- _Opdrachten_
[1] Geef alle rechtsinstanties, bedrijven en personen die in de passage over de beëindiging van de arbeidsovereenkomst bij naam worden genoemd.
[2] Wat besliste het hof volgens de passage over de proceskosten?
-------- Passage --------
Beëindiging arbeidsovereenkomst in onderling overleg en de gevolgen voor de WW-uitkering

In deze zaak heeft het Gerechtshof Arnhem op 20 december 2011 uitspraak gedaan in hoger beroep over de beëindiging van een arbeidsovereenkomst tussen [appellant] en M&R Micro-Imaging B.V. De appellant, vertegenwoordigd door advocaat mr. G.J. Baken, had hoger beroep ingesteld tegen eerdere vonnissen van de rechtbank Zwolle-Lelystad, waarin werd geoordeeld dat de arbeidsovereenkomst op 20 november 2009 met wederzijds goedvinden was beëindigd. De appellant betwistte deze stelling en voerde aan dat hij op staande voet was ontslagen. Het hof oordeelde dat de werkgever, M&R, voldoende bewijs had geleverd dat er op 20 november 2009 overeenstemming was bereikt over de beëindiging van de arbeidsovereenkomst. De e-mails van de appellant, waarin hij de beëindiging bevestigde, werden als bewijs gebruikt. Het hof concludeerde dat de arbeidsovereenkomst op die datum was geëindigd en dat de appellant geen recht had op de door hem gevorderde betalingen, omdat de beëindiging met wederzijds goedvinden was overeengekomen. Het hof bekrachtigde de eerdere vonnissen en compenseerde de proceskosten, waarbij beide partijen hun eigen kosten droegen. De uitspraak benadrukt het belang van duidelijke communicatie en overeenstemming tussen partijen bij de beëindiging van een arbeidsovereenkomst.
-------- Aangeleverde gegevens --------
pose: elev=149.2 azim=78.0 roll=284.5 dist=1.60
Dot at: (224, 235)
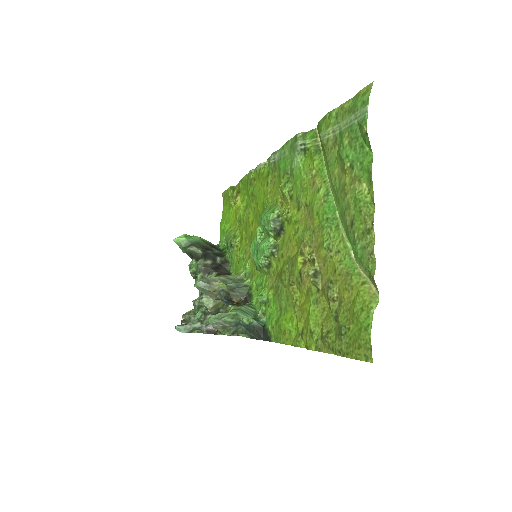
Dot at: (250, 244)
--------
- _Antwoorden per opdracht_
[1] Gerechtshof Arnhem, M&R Micro-Imaging B.V., mr. G.J. Baken, rechtbank Zwolle-Lelystad

[2] Het hof compenseerde de proceskosten, zodat beide partijen hun eigen kosten droegen.